Seven and a half billion of us, all thinking. We all think about ourselves and the minutiae of our lives, but we are also drawn to thinking in particular ways, about particular things. Maybe we like to think about numbers, maybe words. We might be intrigued by the things that there don’t seem to be words for. We have sensation; we touch, we see, we taste, we hear. We like to experience these sensations and we like to create things that can be sensed. The process of creation is a sensation in itself; the scratch of pencil on paper, the creaking piano stool, the crunch of the needle into silk, the melting of fat into flour.
We know that pleasure is good, and goodness is pleasing. At its emotional foundation, human life is simple. But our ability to reason – while not exclusive (evidence of human-like causal reasoning having been observed in chimpanzees, crows and bullfinches, among others), introduces layers of complexity to the human condition.
It may not be possible for us to understand the world from anything other than a human perspective. The arguments for panpsychism or universal consciousness are compelling, but there appears to be something very particular about humans that sets us apart from other entities, and that is our awareness and preoccupation with ourselves as a species. Our thinking has been directed towards developing technologies of automation and connection. It would seem that what we want is to work less and communicate more.
We have in most cases freed ourselves from the sweat and dirt of physical labour, but our physical inactivity is making us ill. We are paid to write emails, design advertisements, call people on the phone, approach strangers in the street. A great deal of this communication is unwelcome. Regardless, we plug in and plug away, convinced that automation and connection will satisfy and save us.

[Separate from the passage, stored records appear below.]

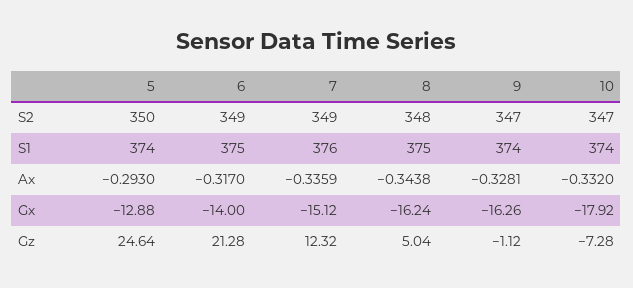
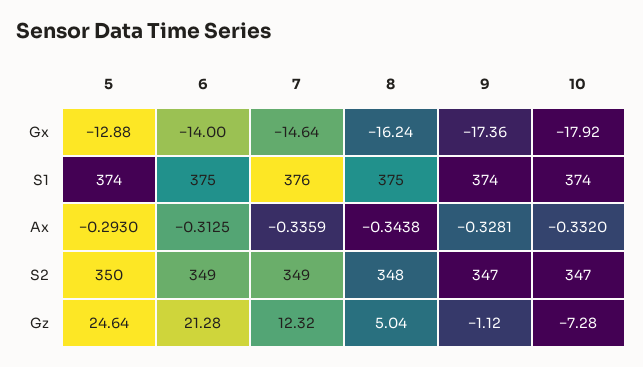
  {
    "5": {
      "S2": 350,
      "S1": 374,
      "Ax": -0.293,
      "Gx": -12.88,
      "Gz": 24.64
    },
    "6": {
      "S2": 349,
      "S1": 375,
-     "Ax": -0.317,
+     "Ax": -0.3125,
      "Gx": -14,
      "Gz": 21.28
    },
    "7": {
      "S2": 349,
      "S1": 376,
      "Ax": -0.3359,
-     "Gx": -15.12,
+     "Gx": -14.64,
      "Gz": 12.32
    },
    "8": {
      "S2": 348,
      "S1": 375,
      "Ax": -0.3438,
      "Gx": -16.24,
      "Gz": 5.04
    },
    "9": {
      "S2": 347,
      "S1": 374,
      "Ax": -0.3281,
-     "Gx": -16.26,
+     "Gx": -17.36,
      "Gz": -1.12
    },
    "10": {
      "S2": 347,
      "S1": 374,
      "Ax": -0.332,
      "Gx": -17.92,
      "Gz": -7.28
    }
  }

In some ways, it has done. In his seminal talk, ‘Don’t Panic’, Hans Rosling uses data visualisation to demonstrate how quality of human life is improving across the globe. The University has been crucial to these developments, not only as a site for scientific discovery but also as a nexus of technology and humanity; a place where different strands of thought come together and challenge one another.
Concerns that we have gone too far with our technological development, or that we are going in the wrong direction, are not new. These are our instincts talking; our emotional baseline that knows that pleasure is good and goodness is pleasing. In The Conflict of The Faculties (1798), Immanuel Kant describes the philosophy faculty of the University as a moderating force on the ‘higher’ faculties of medicine, law and theology, ensuring the disciplines do not stray too far from questions of ethics and purpose; of how human beings should live, and to what ends.
The claim that such an approach is no longer relevant, that we now live in a supercomplex world of infinite connections and relative morals, is invalid. Not because this is not an accurate picture of the world, but because it has always been this way. In romanticising the past we disempower and dispossess our present selves.
The numbers attending university continue to increase, not just in absolute terms but also as a proportion of the still-rising population. At the same time, the expansion and democratisation of access to information means that many more consider themselves to be well-informed. Fluidity and uncertainty in the labour market erodes our sense of ‘station’ or calling. We no longer have a ‘lot’ in life to be content with. We no longer wish to be ruled.
The role of the University in society needs to continue to be considered – as it always has – in light of the changes it has wrought on it.